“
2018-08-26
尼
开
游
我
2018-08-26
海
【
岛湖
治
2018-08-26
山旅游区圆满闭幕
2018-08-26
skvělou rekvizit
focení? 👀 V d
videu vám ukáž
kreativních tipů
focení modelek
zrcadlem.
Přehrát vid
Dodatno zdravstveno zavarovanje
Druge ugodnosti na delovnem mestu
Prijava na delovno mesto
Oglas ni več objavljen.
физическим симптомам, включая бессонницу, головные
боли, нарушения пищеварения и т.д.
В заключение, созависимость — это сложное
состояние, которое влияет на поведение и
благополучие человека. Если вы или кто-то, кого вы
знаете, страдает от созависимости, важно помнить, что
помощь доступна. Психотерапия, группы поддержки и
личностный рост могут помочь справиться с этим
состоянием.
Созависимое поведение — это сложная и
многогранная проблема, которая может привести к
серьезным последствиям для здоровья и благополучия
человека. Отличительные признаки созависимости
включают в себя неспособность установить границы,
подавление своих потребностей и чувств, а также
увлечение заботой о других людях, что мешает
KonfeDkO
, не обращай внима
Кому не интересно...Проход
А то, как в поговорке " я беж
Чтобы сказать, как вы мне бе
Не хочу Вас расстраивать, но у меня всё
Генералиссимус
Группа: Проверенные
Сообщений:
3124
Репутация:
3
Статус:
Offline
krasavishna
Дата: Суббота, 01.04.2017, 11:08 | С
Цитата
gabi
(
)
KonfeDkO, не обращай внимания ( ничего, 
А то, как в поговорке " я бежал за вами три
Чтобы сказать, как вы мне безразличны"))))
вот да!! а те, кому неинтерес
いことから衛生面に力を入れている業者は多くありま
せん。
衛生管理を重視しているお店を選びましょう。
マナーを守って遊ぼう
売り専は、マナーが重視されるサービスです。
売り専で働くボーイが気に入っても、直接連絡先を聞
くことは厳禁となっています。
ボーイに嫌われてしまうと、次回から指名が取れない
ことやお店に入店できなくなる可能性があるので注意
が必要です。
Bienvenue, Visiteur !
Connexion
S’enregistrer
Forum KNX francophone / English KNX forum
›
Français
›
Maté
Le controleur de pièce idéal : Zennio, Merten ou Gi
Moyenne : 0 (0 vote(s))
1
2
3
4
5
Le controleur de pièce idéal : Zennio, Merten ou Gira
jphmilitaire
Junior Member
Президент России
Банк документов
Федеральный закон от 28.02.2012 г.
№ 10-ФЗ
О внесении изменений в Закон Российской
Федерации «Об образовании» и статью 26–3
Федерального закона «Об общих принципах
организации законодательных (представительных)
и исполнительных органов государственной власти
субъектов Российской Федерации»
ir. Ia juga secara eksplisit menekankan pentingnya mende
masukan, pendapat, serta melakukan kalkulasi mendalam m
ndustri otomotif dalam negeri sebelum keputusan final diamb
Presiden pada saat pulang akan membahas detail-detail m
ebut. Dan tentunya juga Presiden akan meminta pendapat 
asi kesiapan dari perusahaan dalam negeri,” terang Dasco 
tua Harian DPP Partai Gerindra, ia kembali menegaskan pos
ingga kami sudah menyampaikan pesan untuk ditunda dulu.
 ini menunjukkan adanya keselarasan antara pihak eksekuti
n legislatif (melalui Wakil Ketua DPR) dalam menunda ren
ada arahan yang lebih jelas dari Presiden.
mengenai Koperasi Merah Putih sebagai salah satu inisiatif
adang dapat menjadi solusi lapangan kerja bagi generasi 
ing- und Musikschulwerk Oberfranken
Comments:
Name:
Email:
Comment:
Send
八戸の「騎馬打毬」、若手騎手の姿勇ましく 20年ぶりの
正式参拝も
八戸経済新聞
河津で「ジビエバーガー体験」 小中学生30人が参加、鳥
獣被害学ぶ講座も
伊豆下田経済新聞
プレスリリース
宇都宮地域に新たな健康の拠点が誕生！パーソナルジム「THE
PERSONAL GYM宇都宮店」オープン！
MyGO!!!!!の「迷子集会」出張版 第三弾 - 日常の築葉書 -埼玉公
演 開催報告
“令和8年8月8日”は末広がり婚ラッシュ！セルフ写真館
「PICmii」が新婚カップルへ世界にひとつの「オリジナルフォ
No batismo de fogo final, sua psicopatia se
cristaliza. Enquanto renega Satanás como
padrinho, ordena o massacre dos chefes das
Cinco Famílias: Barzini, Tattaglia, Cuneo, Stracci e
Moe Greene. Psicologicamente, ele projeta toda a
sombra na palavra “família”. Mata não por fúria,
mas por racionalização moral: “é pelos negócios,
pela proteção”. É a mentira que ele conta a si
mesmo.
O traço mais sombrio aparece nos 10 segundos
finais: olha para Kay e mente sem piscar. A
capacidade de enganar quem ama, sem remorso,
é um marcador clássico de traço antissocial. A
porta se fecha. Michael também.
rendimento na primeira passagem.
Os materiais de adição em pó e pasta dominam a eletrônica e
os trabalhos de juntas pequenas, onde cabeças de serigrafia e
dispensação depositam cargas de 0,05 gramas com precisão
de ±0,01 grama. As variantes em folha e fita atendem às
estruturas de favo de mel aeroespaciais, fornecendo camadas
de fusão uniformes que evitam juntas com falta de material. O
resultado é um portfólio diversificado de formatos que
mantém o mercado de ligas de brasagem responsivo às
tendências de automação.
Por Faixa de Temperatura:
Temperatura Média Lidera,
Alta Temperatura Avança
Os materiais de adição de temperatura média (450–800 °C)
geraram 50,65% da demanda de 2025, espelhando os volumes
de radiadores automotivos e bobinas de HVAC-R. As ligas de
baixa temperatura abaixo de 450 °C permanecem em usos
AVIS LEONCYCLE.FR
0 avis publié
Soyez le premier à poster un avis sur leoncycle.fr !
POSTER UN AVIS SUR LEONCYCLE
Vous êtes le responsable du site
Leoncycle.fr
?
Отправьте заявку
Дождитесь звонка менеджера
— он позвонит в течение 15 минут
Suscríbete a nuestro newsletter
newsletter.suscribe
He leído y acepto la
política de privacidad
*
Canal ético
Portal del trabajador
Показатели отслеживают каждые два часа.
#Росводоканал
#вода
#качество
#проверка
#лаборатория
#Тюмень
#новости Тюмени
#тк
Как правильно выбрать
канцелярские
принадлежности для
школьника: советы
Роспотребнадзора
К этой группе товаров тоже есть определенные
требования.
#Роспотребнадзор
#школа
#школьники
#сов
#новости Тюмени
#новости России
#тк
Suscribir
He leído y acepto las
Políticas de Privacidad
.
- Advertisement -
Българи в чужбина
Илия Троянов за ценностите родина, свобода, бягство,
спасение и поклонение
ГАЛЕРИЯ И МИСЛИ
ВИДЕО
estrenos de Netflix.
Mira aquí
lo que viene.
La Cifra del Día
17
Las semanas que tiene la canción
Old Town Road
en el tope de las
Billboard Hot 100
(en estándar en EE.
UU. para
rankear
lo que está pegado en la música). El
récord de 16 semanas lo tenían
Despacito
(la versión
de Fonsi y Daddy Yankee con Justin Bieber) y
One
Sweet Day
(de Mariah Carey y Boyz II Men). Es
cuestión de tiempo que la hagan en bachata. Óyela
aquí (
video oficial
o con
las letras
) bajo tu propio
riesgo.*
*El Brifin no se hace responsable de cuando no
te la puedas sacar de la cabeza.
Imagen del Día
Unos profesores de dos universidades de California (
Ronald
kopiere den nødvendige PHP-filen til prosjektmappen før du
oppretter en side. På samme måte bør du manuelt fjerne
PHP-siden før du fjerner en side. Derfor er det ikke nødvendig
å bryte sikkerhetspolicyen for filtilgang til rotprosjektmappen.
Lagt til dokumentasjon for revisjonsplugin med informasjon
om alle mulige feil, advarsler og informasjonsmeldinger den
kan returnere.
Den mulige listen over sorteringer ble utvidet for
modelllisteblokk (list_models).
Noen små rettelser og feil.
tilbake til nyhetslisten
-.-.-
What you need to do:
Retype the rows from their very first line down to and including the line containing "В заключение, созависимость — это сложное".

Solution to the exercise:
“
2018-08-26
尼
开
游
我
2018-08-26
海
【
岛湖
治
2018-08-26
山旅游区圆满闭幕
2018-08-26
skvělou rekvizit
focení? 👀 V d
videu vám ukáž
kreativních tipů
focení modelek
zrcadlem.
Přehrát vid
Dodatno zdravstveno zavarovanje
Druge ugodnosti na delovnem mestu
Prijava na delovno mesto
Oglas ni več objavljen.
физическим симптомам, включая бессонницу, головные
боли, нарушения пищеварения и т.д.
В заключение, созависимость — это сложное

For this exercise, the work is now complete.